Apesar de gostar de acompanhar o futebol, não costumo freqüentar estádios. Neste Domingo 19/10, sabendo que Palmeiras e São Paulo se enfrentariam no estádio do Pacaembu as 16:00hs, pensei que seria uma ótima oportunidade para colher informação para uma matéria sobre vendedores ambulantes. Queria saber quais são as expectativas deles com relação à Copa do Mundo no Brasil em 2014 e as Olimpíadas em 2016.
Por volta de meio dia, peguei meu equipamento de áudio e vídeo, acrescentei um tripé contando com a possibilidade de fazer entrevistas em vídeo e com a certeza de voltar de lá com um bom material para confeccionar a minha matéria, rumei à Praça Charles Müller.
Chegando ao local, Estádio Municipal Paulo Machado de Carvalho, o popular Pacaembu, pra minha surpresa, não havia uma barraca de churrasco, cachorro quente, bebidas, nem mesmo de camiseta, bonés e bandeiras das equipes.
Procurei um lugar para estacionar, deixei o equipamento dentro do carro e me dirigi à Praça Charles Muller. Encontrei dois verdadeiros vendedores ambulantes, aqueles que ficam com a mercadoria nas costas e circulam pelo local à procura de eventuais clientes. Ambos com bandeiras, bonés, faixas e camisetas do Palmeiras, já que eu estava justamente em frente ao portão reservado para entrada da torcida palmeirense.

Verifique sua compreensão:
1. Como fica, de forma mais breve e com seus fatos principais, o parágrafo do relato sobre o Pacaembu que começa com "Procurei um lugar para estacionar"?
2. Transcreva do relato sobre o Pacaembu o trecho que começa com "Por volta de" e segue até "Praça Charles Müller.".
O material que acompanha esta página não é necessário para nenhuma das tarefas.

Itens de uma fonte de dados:

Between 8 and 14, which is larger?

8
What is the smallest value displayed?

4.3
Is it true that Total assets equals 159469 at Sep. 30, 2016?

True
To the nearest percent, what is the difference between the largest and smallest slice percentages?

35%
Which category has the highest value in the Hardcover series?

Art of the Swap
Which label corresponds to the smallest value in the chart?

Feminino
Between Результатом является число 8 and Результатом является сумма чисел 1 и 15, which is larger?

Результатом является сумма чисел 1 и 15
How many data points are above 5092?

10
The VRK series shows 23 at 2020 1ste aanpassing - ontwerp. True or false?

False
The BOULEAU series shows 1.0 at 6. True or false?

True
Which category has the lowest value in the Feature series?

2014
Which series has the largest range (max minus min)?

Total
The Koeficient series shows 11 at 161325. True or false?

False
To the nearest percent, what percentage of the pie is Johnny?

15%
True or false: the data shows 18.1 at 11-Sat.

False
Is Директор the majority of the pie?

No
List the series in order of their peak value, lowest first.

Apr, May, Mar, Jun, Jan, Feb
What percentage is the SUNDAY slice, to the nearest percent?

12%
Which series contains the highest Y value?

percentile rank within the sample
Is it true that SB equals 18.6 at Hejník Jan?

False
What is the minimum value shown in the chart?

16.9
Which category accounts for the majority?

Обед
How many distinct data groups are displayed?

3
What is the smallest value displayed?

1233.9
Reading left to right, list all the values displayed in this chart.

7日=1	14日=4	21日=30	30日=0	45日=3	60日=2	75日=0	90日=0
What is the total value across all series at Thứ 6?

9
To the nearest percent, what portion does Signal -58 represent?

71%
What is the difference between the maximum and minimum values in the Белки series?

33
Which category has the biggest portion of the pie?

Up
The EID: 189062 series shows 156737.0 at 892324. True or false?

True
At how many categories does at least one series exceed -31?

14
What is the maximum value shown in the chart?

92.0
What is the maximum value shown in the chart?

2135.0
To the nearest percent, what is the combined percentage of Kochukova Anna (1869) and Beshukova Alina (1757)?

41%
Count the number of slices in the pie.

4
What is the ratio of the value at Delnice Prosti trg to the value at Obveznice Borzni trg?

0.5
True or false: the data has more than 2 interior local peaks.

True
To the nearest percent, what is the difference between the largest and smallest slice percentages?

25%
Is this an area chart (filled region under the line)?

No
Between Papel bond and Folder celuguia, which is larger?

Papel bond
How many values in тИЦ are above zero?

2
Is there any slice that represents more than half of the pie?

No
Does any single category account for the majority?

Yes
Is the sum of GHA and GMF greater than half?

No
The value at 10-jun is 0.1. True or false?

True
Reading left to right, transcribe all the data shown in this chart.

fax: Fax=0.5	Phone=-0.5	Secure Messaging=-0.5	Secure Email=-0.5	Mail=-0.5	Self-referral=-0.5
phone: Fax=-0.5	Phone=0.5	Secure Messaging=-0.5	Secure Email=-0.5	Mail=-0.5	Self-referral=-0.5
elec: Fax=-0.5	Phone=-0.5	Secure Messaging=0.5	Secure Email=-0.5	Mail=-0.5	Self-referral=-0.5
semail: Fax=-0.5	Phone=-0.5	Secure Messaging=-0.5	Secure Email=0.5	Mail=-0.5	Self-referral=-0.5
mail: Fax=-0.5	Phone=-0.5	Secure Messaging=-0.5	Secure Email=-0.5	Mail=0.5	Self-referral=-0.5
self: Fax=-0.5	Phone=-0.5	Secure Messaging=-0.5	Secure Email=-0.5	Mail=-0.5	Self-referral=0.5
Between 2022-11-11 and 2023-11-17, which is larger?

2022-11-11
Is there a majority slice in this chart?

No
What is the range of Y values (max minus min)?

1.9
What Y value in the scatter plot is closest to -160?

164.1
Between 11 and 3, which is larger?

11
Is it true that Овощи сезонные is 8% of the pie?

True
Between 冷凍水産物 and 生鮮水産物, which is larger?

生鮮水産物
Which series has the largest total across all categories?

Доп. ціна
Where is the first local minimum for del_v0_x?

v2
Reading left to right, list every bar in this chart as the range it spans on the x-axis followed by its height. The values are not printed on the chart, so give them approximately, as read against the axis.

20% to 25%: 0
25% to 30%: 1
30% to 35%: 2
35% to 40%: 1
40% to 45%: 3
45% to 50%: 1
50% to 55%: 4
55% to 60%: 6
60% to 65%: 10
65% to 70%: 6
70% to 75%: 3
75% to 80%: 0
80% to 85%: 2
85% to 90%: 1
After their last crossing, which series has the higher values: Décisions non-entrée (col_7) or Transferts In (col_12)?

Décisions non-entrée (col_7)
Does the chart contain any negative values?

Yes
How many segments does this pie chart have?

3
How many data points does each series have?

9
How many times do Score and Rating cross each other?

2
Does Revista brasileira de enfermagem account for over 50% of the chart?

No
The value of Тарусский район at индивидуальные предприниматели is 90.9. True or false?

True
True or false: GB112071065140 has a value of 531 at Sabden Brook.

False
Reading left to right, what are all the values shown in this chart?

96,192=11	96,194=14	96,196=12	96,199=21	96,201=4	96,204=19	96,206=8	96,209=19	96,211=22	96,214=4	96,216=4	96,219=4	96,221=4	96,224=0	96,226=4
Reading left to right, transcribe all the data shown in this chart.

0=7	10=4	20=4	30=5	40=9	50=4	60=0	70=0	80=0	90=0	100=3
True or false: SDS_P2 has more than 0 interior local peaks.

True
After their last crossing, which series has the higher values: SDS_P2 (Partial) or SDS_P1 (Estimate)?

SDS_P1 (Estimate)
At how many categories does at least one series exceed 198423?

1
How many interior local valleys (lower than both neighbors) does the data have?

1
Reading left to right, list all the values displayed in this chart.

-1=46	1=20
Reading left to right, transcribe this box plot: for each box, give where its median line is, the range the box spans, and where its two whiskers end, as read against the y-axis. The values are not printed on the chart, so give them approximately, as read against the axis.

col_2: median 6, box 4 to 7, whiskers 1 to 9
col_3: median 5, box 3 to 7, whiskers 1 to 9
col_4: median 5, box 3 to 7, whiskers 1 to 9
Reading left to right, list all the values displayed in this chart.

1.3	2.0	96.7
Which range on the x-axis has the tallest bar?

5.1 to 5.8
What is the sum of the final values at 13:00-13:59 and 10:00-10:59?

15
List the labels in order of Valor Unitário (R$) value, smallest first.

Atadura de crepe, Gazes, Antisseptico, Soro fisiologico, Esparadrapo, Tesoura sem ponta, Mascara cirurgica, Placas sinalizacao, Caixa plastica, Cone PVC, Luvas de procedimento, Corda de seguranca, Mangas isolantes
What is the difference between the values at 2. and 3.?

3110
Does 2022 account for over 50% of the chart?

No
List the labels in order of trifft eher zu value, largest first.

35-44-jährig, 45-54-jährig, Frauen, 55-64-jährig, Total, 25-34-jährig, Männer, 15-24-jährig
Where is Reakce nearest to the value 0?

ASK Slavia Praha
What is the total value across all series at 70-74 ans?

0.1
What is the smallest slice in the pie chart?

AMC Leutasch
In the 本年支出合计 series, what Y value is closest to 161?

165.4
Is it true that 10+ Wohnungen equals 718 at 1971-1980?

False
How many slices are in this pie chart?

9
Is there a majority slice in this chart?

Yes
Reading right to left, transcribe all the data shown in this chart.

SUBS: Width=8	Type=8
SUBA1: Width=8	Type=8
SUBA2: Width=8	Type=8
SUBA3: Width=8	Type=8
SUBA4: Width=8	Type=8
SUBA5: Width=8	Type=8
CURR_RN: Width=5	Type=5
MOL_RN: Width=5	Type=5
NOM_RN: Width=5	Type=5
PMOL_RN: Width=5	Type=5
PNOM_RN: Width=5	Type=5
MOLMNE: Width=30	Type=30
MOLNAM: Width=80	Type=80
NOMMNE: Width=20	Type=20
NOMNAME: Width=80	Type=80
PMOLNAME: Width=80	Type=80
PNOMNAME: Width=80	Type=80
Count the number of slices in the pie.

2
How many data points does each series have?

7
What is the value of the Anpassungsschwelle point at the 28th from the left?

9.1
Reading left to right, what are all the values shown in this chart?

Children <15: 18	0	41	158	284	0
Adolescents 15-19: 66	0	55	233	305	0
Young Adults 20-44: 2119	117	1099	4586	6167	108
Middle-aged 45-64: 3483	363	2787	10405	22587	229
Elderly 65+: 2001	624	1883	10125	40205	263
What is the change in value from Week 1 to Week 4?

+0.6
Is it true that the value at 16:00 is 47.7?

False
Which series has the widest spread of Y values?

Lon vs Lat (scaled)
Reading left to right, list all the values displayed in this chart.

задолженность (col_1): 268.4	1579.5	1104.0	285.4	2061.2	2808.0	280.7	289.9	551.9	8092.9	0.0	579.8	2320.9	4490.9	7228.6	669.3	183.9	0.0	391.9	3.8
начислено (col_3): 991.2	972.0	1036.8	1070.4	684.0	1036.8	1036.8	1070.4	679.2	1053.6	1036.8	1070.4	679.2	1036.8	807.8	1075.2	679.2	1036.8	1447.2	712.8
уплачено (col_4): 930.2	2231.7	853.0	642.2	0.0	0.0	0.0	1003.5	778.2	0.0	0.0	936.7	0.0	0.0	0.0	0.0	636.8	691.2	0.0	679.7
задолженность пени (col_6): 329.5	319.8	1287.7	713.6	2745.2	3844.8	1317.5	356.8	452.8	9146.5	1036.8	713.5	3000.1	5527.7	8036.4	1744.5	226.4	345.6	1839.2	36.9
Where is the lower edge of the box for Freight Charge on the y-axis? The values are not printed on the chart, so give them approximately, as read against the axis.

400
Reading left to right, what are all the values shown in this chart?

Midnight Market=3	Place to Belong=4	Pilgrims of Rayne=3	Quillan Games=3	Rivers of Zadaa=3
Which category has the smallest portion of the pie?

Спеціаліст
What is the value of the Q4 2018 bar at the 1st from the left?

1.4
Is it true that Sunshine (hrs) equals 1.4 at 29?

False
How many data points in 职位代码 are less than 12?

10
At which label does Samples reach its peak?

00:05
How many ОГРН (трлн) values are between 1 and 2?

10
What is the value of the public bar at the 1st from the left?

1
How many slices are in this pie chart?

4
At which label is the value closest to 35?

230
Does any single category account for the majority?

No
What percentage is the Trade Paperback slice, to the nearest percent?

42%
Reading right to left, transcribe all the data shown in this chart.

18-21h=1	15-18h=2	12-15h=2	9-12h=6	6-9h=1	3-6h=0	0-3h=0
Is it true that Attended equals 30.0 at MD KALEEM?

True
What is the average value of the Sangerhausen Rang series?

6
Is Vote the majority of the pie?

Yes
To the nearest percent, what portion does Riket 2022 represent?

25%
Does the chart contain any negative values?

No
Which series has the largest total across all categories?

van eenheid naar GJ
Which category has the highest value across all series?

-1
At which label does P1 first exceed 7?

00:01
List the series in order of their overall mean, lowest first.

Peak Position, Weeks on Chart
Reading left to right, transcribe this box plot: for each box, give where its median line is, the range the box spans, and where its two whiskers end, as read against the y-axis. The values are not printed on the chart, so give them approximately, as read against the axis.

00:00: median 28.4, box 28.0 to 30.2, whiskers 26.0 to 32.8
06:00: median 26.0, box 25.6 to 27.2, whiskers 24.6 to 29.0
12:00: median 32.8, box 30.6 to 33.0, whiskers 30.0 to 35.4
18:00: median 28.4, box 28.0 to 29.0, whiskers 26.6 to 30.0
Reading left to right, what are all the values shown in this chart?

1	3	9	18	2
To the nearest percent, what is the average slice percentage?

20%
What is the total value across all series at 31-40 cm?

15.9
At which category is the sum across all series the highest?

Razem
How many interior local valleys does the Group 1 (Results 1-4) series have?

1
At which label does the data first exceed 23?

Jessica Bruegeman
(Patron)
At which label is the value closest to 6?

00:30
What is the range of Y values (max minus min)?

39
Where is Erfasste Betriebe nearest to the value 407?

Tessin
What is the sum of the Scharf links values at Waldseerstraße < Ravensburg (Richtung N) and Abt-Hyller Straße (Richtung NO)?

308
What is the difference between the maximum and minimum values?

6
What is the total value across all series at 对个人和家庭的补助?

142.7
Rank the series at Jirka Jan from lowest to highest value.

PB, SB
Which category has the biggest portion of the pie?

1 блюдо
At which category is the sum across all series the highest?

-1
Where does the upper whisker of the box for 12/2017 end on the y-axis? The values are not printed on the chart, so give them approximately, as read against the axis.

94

Respostas das tarefas:
1. Após estacionar e deixar o equipamento no carro, o autor do relato foi à Praça Charles Muller. Lá encontrou dois vendedores ambulantes de verdade, que carregam a mercadoria nas costas e circulam em busca de clientes. Os dois traziam bandeiras, bonés, faixas e camisetas do Palmeiras, pois o local ficava bem em frente ao portão da torcida palmeirense.

2.
Por volta de meio dia, peguei meu equipamento de áudio e vídeo, acrescentei um tripé contando com a possibilidade de fazer entrevistas em vídeo e com a certeza de voltar de lá com um bom material para confeccionar a minha matéria, rumei à Praça Charles Müller.